-- Data to use follows --
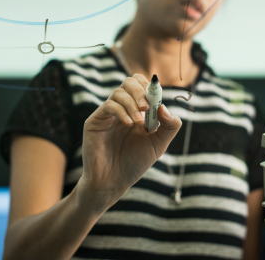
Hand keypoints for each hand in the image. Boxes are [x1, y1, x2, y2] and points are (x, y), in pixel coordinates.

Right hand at [77, 73, 182, 212]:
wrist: (112, 182)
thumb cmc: (134, 164)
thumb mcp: (158, 145)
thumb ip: (169, 126)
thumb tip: (166, 107)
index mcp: (137, 110)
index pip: (143, 86)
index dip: (151, 88)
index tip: (158, 99)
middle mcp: (122, 108)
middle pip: (129, 82)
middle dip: (140, 90)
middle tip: (147, 106)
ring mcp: (108, 114)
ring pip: (119, 92)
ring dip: (132, 103)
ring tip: (139, 122)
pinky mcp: (95, 121)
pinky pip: (108, 106)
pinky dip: (121, 111)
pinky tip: (129, 123)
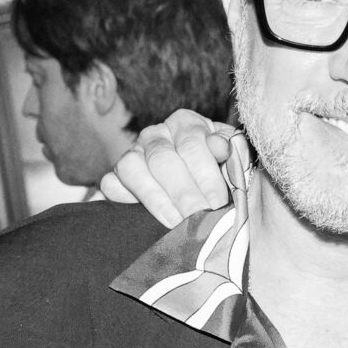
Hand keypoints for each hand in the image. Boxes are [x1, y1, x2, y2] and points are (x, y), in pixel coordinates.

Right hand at [100, 111, 247, 224]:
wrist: (208, 201)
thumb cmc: (225, 179)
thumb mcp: (237, 164)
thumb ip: (235, 155)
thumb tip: (220, 147)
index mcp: (187, 124)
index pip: (192, 144)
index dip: (205, 174)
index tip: (217, 202)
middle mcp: (156, 135)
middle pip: (163, 158)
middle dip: (183, 192)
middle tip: (198, 218)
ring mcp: (132, 154)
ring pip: (132, 168)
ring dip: (155, 198)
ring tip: (176, 223)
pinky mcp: (116, 178)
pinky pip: (110, 184)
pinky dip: (122, 198)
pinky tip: (140, 215)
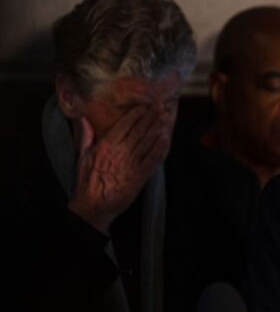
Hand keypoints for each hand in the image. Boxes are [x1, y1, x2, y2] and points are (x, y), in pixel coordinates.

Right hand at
-- Data to use concluded --
## Assigned task:
Would you output all of the entries above exactly, keeping the pictures out?

## Your response:
Hand keypoints for each hand in the image. Boxes are [x1, y1, x2, y2] and points are (x, y), in pixel coordinates.

Right hand at [77, 73, 182, 212]:
wrist: (112, 182)
thumb cmc: (134, 164)
thumb mcp: (158, 145)
thumb ip: (169, 126)
thumb tip: (166, 107)
index mcp: (137, 110)
index pip: (143, 86)
index dip: (151, 88)
index tip: (158, 99)
middle mcp: (122, 108)
middle pip: (129, 82)
middle dip: (140, 90)
middle tip: (147, 106)
ring mcp: (108, 114)
ring pip: (119, 92)
ring dip: (132, 103)
ring tip: (139, 122)
pinky mcp: (95, 121)
pinky pip: (108, 106)
pinky dip: (121, 111)
pinky tip: (129, 123)
Hand keypoints for each hand in the image. Boxes are [x1, y1, x2, y2] and points are (x, y), in pixel coordinates.

Right hand at [100, 111, 247, 224]:
wrist: (208, 201)
thumb cmc: (225, 179)
thumb mcp: (237, 164)
thumb ip: (235, 155)
thumb tip: (220, 147)
index mcp: (187, 124)
index pip: (192, 144)
index dip: (205, 174)
index tip: (217, 202)
middle mcp: (156, 135)
middle pip: (163, 158)
middle dip: (183, 192)
middle tip: (198, 218)
ring mcp: (132, 154)
ring pip: (132, 168)
ring dip: (155, 198)
ring tip: (176, 223)
pinky mcp: (116, 178)
pinky pip: (110, 184)
pinky dip: (122, 198)
pinky tip: (140, 215)
Hand keypoints for each hand in the image. Boxes are [x1, y1, x2, y2] and points are (x, y), in pixel coordinates.

Right hand at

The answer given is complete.